Smoking status had no association with maximum codeine doses. Adding smoking status to the interaction model for the relationship between codeine doses, buprenorphine doses and CYP2D6

status reduced the model fit and smoking status was not a significant term in the model (data not shown). There were no sex differences in the distribution of CYP2D6 status (data not shown).

Discussion

The field of pharmacogenomics is rapidly evolving, with results beginning to drive treatment decisions [19]. This study examined the effect of CYP2D6 enzyme phenotype on codeine use disorder and its treatment with buprenorphine. The data supported three of the four a priori hypotheses: there was a shift in proportions of people with CUD towards higher CYP2D6 activity phenotypes; level of daily codeine use was associated with buprenorphine doses required to stabilise; the strength of association between codeine and buprenorphine doses increased with higher CYP2D6 activity phenotype; however, CYP2D6 activity was not associated with codeine usage levels pre-treatment.

This study adds further evidence to existing data that without information on CYP2D6 status, the relationship between daily codeine consumption and buprenorphine doses is statistically significant, but with limited explanatory power or clinical utility [7]. The strong association between codeine and buprenorphine doses in people with ultrarapid CYP2D6 activity suggests that with sufficient conversion of codeine to morphine this becomes the dominant factor in determining ORT doses.

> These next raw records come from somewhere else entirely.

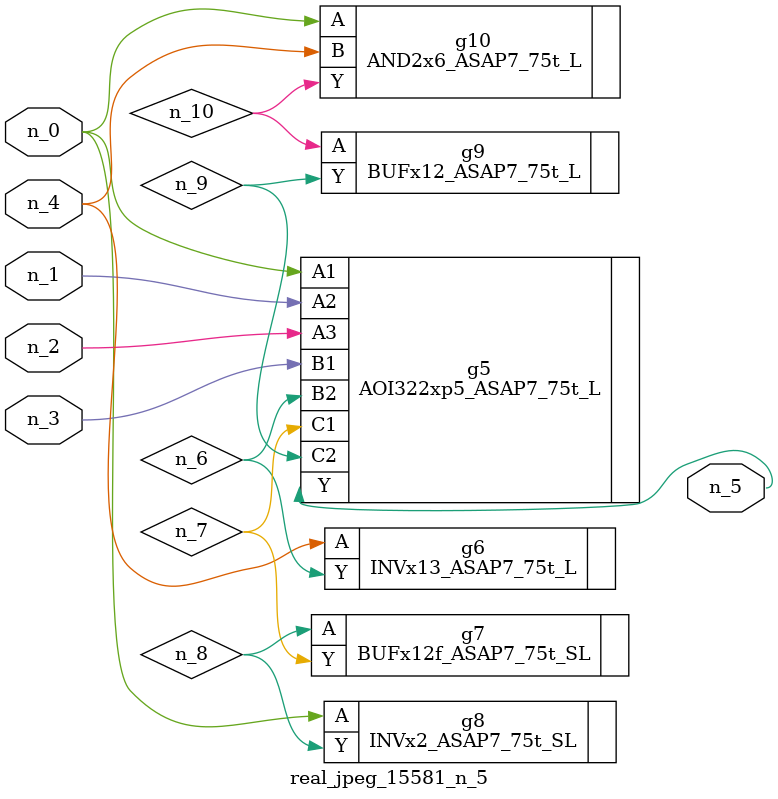
<source format=v>
module real_jpeg_15581_n_5 (n_4, n_0, n_1, n_2, n_3, n_5);

input n_4;
input n_0;
input n_1;
input n_2;
input n_3;

output n_5;

wire n_8;
wire n_6;
wire n_7;
wire n_10;
wire n_9;

AOI322xp5_ASAP7_75t_L g5 ( 
.A1(n_0),
.A2(n_1),
.A3(n_2),
.B1(n_3),
.B2(n_6),
.C1(n_7),
.C2(n_9),
.Y(n_5)
);

INVx2_ASAP7_75t_SL g8 ( 
.A(n_0),
.Y(n_8)
);

AND2x6_ASAP7_75t_L g10 ( 
.A(n_0),
.B(n_4),
.Y(n_10)
);

INVx13_ASAP7_75t_L g6 ( 
.A(n_4),
.Y(n_6)
);

BUFx12f_ASAP7_75t_SL g7 ( 
.A(n_8),
.Y(n_7)
);

BUFx12_ASAP7_75t_L g9 ( 
.A(n_10),
.Y(n_9)
);


endmodule
</source>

However, the wide range of daily codeine usage in the NM group suggests that other factors may be relevant. For example, concomitant use of other common medications which inhibit CYP2D6 [20] could result in phenoconversion to lower levels of CYP2D6 activity [12] tending to diminish the effects of NM and UM status. This was a limitation of the current study as we were unable to record what medications were being prescribed by other services and taken at the time of maximum codeine usage. Approximately 50% of the participants were on other medications (usually psychotropics, mostly antidepressants) at sometime during treatment with ORT. The finding that it was difficult to extract this information from the case notes suggests that clinicians are not investigating the possibility of drug-drug interactions routinely when people present for treatment. These interactions are less relevant to buprenorphine than with methadone or codeine [21], so the co-medications while in treatment are unlikely to have influenced the results of this study, but the lack of information pre-treatment could have modified the effective codeine doses, which may affect the results.

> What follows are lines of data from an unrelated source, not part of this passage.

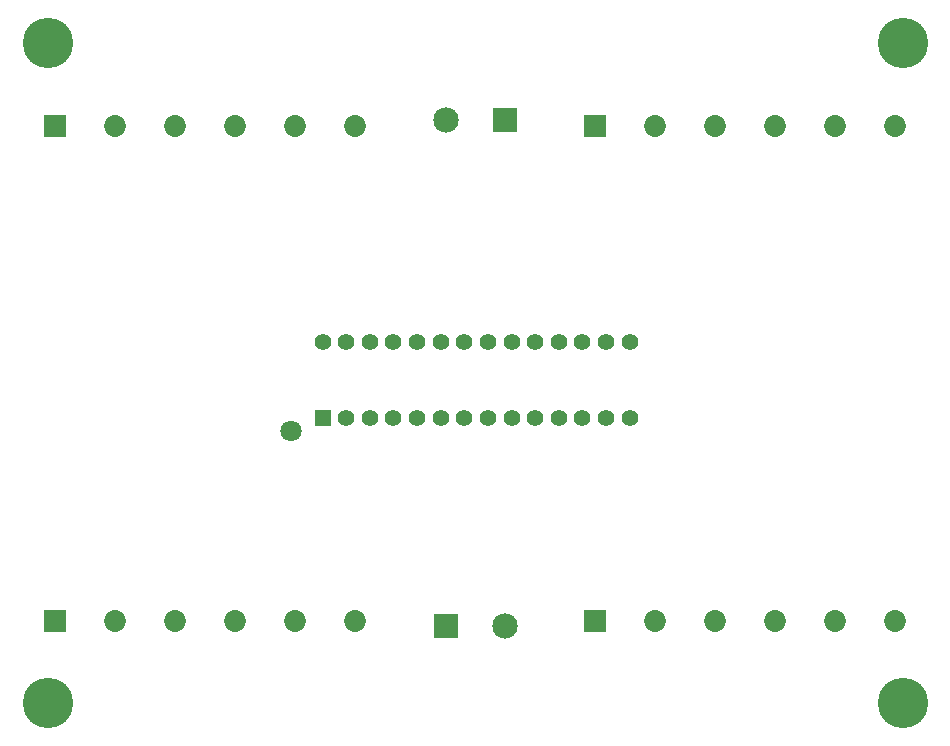
<source format=gbs>
%FSTAX23Y23*%
%MOIN*%
%SFA1B1*%

%IPPOS*%
%ADD15R,0.072960X0.072960*%
%ADD16C,0.072960*%
%ADD17C,0.084770*%
%ADD18R,0.084770X0.084770*%
%ADD19C,0.168000*%
%ADD20C,0.070990*%
%ADD21R,0.055240X0.055240*%
%ADD22C,0.055240*%
%LNtherms-1*%
%LPD*%
G54D15*
X01965Y00415D03*
X00165D03*
X01965Y02065D03*
X00165D03*
G54D16*
X02165Y00415D03*
X02365D03*
X02565D03*
X02765D03*
X02965D03*
X00365D03*
X00565D03*
X00765D03*
X00965D03*
X01165D03*
X02165Y02065D03*
X02365D03*
X02565D03*
X02765D03*
X02965D03*
X00365D03*
X00565D03*
X00765D03*
X00965D03*
X01165D03*
G54D17*
X01663Y00397D03*
X01466Y02082D03*
G54D18*
X01466Y00397D03*
X01663Y02082D03*
G54D19*
X0014Y0234D03*
X0299D03*
Y0014D03*
X0014D03*
G54D20*
X00952Y01046D03*
G54D21*
X01056Y0109D03*
G54D22*
X01135Y0109D03*
X01213D03*
X01292D03*
X01371D03*
X0145D03*
X01528D03*
X01607D03*
X01686D03*
X01765D03*
X01843D03*
X01922D03*
X02001D03*
X02079D03*
X01056Y01345D03*
X01135D03*
X01213D03*
X01292D03*
X01371D03*
X0145D03*
X01528D03*
X01607D03*
X01686D03*
X01765D03*
X01843D03*
X01922D03*
X02001D03*
X02079D03*
M02*
</source>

A further limitation of this study was the lack of ethnicity data. This was not collected from the CUD sample and not available for the general population sample. Both samples were taken from Australian clinical services and are therefore likely to have been drawn from the same ethnic distribution. Our general population sample may be subject to some selection bias as they had to be referred for genotyping by a clinician. We therefore cannot exclude some form of ethnic, or other selection bias in the CUD or general population samples that may account for some of the observed differences in allele frequencies. However, this would not account for the gene-drug interaction with codeine and buprenorphine doses, which suggests codeine is likely to be the driver of the observed differences.

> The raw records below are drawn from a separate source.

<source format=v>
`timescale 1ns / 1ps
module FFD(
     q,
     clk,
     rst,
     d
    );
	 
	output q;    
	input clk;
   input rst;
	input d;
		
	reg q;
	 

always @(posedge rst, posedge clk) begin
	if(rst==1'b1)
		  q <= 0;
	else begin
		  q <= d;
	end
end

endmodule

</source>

Lastly, as we only examined the possible relationship between codeine and buprenorphine in doses associated with CUD and the treatment of CUD with ORT, the relationship between doses of these two medications demonstrated in the results may not be extrapolated to the lower dose ranges normally used for analgesia.

Conclusions

This study suggests that low CYP2D6 activity may be partially protective against developing a CUD due to the lack of conversion to morphine. If CYP2D6 genotyping becomes part of routine care in the future, it may be useful in predicting risk of toxicity and/or dependence prior to a clinical decision on the prescription of codeine or other opioids (such as tramadol) with more active metabolites. It also highlights that drug-drug interactions are important to consider for illicit and over-the-counter substance use as well as for prescribed medications.